◆ **TASK PROMPT**
Of the records that follow, copy only the lines from the line containing "- **🔒 Identificación" to the line containing "1. **Usuario** envía mensaje → **WhatsApp**", both included, exactly as written.

◆ **DATA PROVIDED**
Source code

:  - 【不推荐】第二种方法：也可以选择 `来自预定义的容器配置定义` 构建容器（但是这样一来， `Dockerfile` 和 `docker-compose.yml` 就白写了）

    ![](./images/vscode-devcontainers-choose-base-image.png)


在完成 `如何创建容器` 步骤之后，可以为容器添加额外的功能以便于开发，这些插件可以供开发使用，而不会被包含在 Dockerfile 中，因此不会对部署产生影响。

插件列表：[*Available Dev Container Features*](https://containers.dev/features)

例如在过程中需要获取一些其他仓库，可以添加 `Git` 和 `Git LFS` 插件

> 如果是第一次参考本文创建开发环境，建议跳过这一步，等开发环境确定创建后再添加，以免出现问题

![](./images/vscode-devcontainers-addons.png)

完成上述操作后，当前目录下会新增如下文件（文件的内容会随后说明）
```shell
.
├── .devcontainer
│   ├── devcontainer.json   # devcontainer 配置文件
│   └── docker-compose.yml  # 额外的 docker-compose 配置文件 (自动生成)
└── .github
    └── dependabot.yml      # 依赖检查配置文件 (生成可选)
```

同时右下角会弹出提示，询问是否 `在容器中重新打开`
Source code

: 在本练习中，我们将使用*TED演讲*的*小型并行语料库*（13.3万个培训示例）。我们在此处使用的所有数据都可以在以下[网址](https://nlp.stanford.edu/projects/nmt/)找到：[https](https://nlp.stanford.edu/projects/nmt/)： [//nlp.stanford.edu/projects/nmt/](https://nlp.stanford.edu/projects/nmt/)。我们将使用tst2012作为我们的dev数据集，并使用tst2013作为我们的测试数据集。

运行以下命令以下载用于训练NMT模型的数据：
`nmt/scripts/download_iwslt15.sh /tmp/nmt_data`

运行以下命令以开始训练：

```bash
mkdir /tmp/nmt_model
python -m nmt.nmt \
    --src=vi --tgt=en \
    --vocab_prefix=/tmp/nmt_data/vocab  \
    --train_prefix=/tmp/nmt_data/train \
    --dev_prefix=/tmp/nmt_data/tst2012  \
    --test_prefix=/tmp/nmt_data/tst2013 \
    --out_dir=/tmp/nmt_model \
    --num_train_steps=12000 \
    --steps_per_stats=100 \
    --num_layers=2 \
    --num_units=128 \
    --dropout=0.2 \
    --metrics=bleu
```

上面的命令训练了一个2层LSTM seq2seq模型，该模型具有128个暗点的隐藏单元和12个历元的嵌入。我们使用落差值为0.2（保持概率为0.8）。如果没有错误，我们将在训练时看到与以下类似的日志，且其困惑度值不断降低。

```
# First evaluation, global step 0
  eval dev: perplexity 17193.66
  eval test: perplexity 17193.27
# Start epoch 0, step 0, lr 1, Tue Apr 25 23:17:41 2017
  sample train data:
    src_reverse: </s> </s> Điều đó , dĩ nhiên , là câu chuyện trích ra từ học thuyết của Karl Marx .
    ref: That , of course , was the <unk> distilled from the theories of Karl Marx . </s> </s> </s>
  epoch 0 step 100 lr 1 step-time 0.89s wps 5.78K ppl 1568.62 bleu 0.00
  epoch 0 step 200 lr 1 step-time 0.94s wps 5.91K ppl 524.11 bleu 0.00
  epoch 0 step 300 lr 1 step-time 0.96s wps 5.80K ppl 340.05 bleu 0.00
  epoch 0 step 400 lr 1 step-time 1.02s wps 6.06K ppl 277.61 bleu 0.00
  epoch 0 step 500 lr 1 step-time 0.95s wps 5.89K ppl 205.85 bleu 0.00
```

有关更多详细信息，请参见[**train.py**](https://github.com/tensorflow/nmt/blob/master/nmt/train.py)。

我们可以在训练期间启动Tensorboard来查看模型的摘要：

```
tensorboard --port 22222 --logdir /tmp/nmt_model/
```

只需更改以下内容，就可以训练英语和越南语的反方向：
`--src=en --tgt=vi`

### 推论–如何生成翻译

* * *

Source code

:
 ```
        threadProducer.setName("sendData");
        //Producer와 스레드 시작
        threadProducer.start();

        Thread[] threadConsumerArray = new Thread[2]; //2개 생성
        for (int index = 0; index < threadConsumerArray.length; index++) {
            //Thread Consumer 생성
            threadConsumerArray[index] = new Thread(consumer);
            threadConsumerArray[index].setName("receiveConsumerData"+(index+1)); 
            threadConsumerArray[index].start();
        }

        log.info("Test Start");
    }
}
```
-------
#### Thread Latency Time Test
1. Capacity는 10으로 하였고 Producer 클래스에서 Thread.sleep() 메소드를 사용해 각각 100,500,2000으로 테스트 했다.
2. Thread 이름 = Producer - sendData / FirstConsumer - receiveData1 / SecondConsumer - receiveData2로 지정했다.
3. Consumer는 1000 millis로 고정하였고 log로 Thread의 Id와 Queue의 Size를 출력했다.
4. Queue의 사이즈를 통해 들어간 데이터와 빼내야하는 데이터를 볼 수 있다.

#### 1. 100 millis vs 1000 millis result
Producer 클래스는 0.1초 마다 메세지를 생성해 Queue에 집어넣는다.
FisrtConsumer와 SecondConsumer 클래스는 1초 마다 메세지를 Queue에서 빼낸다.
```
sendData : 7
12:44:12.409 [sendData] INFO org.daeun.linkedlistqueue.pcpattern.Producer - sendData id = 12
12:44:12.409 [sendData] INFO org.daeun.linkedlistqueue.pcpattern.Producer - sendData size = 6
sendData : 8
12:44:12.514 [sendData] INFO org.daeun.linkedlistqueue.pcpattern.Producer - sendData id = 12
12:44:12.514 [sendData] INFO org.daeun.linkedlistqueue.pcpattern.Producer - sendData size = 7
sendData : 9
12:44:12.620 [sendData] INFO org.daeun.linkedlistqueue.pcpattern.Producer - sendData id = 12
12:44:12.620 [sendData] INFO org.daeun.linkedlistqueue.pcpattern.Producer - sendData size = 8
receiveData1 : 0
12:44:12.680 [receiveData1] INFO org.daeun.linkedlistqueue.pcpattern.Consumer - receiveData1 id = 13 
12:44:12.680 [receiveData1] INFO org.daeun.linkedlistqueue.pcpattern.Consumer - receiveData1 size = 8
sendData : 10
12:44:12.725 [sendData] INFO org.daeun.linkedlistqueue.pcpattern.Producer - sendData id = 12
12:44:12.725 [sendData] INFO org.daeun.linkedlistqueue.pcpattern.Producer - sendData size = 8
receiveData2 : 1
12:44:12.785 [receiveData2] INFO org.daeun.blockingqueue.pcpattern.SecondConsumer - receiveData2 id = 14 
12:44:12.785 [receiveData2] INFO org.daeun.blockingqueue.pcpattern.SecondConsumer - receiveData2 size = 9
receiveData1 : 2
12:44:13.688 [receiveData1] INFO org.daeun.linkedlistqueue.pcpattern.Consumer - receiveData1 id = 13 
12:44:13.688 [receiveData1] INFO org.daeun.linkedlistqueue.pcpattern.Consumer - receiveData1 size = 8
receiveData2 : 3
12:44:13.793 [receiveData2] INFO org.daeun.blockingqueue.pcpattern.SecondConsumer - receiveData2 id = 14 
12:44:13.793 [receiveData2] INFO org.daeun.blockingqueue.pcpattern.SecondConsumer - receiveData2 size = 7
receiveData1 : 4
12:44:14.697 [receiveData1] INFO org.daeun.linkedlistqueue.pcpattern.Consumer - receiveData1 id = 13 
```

--

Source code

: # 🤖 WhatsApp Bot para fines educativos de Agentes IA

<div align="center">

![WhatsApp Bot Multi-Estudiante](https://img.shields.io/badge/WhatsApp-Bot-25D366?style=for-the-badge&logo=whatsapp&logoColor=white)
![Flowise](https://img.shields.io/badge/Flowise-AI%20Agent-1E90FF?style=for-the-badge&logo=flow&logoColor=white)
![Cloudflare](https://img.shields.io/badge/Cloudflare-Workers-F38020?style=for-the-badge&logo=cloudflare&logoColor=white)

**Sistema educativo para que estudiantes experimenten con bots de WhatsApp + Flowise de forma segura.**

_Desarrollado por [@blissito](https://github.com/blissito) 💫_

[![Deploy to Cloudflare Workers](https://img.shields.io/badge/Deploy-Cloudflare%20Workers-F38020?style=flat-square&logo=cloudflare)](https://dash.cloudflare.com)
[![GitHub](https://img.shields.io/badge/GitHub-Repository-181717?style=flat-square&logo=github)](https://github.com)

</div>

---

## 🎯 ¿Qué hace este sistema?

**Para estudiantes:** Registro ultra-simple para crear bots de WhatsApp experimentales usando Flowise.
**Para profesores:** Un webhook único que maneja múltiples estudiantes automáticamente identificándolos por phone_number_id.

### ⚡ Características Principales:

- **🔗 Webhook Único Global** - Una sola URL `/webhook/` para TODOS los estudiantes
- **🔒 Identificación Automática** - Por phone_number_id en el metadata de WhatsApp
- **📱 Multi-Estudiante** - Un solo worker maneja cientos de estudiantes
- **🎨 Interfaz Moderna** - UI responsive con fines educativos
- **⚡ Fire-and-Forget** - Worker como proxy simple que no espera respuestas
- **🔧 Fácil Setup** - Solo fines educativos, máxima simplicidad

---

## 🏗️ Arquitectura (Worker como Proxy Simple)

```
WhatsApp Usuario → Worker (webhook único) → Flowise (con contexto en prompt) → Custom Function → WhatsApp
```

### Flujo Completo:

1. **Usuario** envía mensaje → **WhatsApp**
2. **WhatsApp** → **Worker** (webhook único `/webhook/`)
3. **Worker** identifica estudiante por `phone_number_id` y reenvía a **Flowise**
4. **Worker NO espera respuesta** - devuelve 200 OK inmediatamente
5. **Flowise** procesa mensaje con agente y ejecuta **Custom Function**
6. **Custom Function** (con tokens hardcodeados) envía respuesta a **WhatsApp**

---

◆ **EXPECTED OUTPUT**
- **🔒 Identificación Automática** - Por phone_number_id en el metadata de WhatsApp
- **📱 Multi-Estudiante** - Un solo worker maneja cientos de estudiantes
- **🎨 Interfaz Moderna** - UI responsive con fines educativos
- **⚡ Fire-and-Forget** - Worker como proxy simple que no espera respuestas
- **🔧 Fácil Setup** - Solo fines educativos, máxima simplicidad

---

## 🏗️ Arquitectura (Worker como Proxy Simple)

```
WhatsApp Usuario → Worker (webhook único) → Flowise (con contexto en prompt) → Custom Function → WhatsApp
```

### Flujo Completo:

1. **Usuario** envía mensaje → **WhatsApp**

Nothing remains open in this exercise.